1983 Mystery author Zenith Jones Brown died of pneumonia in Baltimore, Maryland on September 1, 1983. She wrote under the pseudonyms Leslie Ford, Brenda Conrad, and as David Frome created the timid Welsh widower-sleuth Evan Pinkerton.

1984 Author Truman Capote, whose many well-known works included Other Voices, Other Rooms, The Grass Harp, Breakfast at Tiffany's, and In Cold Blood, died in Los Angeles, California at age 59 of liver disease complicated by a drug overdose.

1985 Prolific and popular Anglo-American novelist Taylor Caldwell died in Greenwich, Connecticut a week before her 85th birthday. The first of her many bestsellers was the 1938 novel Dynasty of Death.

1989 Irving Stone, best known for his fictionalized biographies including Lust for Life (about Vincent Van Gogh) and The Agony and the Ecstasy (about Michaelangelo), died in Los Angeles of a heart attack at age 86.

1992 British children's book author Mary Norton, best known for The Borrowers and The Magic Bed Knob (basis for the Disney film Bedknobs and Broomsticks), died in Hartland, Devonshire of a stroke on October 29, 1992 at age 88.

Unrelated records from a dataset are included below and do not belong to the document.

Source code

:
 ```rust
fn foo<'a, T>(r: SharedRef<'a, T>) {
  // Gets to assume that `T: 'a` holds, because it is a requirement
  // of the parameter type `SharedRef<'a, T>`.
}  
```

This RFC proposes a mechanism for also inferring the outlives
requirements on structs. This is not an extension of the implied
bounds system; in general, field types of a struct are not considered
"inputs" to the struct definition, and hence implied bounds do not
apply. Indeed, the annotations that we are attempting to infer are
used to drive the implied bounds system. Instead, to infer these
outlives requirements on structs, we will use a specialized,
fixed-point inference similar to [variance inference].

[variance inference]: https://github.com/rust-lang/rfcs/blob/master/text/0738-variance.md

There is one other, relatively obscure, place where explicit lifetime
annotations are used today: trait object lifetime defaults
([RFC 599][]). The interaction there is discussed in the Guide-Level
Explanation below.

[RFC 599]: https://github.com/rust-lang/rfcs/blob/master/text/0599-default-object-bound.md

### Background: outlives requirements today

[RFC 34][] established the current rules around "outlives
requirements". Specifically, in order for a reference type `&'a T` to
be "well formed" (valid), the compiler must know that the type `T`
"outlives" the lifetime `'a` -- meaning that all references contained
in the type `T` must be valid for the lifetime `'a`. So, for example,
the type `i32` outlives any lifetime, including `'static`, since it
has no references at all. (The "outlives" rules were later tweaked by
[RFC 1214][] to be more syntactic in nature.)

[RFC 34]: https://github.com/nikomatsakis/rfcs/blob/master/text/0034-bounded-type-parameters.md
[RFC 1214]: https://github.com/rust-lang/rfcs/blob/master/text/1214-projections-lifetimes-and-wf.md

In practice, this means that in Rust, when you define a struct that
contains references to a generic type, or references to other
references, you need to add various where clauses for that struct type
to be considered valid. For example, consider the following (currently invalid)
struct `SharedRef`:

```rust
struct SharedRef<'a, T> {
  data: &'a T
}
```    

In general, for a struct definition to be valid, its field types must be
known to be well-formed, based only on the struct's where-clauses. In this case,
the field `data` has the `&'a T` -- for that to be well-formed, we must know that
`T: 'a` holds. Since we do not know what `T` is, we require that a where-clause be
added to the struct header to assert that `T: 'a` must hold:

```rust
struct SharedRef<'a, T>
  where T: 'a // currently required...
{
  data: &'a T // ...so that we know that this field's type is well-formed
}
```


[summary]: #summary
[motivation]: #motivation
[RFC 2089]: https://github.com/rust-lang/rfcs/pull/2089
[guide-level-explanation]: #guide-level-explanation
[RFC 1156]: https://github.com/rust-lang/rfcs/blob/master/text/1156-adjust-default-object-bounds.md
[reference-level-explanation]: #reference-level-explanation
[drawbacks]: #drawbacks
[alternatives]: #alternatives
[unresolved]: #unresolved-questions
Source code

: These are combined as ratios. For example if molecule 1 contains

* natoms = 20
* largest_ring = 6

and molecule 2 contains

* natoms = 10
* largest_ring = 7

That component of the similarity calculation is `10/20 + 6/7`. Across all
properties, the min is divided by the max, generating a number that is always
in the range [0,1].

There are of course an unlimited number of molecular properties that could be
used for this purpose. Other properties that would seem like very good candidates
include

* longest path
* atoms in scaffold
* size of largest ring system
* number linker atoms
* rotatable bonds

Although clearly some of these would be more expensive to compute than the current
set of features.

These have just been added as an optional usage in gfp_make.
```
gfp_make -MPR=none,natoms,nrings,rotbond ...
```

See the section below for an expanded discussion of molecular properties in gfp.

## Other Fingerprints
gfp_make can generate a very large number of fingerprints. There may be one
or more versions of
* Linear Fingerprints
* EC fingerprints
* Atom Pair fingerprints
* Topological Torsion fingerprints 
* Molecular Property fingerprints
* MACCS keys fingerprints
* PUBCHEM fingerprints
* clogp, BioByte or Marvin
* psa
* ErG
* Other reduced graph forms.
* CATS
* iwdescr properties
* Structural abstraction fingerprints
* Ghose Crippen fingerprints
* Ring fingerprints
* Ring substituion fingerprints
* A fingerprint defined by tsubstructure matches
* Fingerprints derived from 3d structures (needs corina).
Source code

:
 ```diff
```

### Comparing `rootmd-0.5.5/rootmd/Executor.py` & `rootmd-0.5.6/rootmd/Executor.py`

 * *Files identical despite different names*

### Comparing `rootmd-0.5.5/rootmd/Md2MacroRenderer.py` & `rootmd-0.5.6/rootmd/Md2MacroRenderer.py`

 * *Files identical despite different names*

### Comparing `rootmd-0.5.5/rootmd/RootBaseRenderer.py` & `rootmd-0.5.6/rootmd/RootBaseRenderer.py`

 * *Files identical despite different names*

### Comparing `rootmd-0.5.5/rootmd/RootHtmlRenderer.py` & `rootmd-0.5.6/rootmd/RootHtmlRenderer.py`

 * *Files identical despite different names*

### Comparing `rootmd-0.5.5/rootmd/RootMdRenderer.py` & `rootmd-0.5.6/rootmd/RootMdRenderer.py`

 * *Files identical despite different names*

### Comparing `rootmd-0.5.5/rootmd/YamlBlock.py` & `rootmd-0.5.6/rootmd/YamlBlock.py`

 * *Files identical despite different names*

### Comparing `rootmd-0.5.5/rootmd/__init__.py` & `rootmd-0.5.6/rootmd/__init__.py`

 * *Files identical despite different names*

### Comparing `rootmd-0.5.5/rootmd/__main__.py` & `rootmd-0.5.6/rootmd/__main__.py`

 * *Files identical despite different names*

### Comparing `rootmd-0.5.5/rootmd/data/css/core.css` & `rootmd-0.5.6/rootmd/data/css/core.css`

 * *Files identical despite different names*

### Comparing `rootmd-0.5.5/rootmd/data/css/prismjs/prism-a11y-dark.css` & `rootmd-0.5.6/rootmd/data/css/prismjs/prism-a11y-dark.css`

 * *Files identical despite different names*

2006 Egyptian Nobel laureate Naguib Mahfouz died in his native Cairo at age 94. Known for his portraits of contemporary Egyptians balancing tradition with the modern world, his Cairo Trilogy (Palace Walk, Palace of Desire, and Sugar Street) is generally considered his masterpiece. Also known for his moderate politics, at the age of 82 he survived a stabbing by a militant assassin acting on a fatwa inspired by his 1959 novel Children of Our Alley.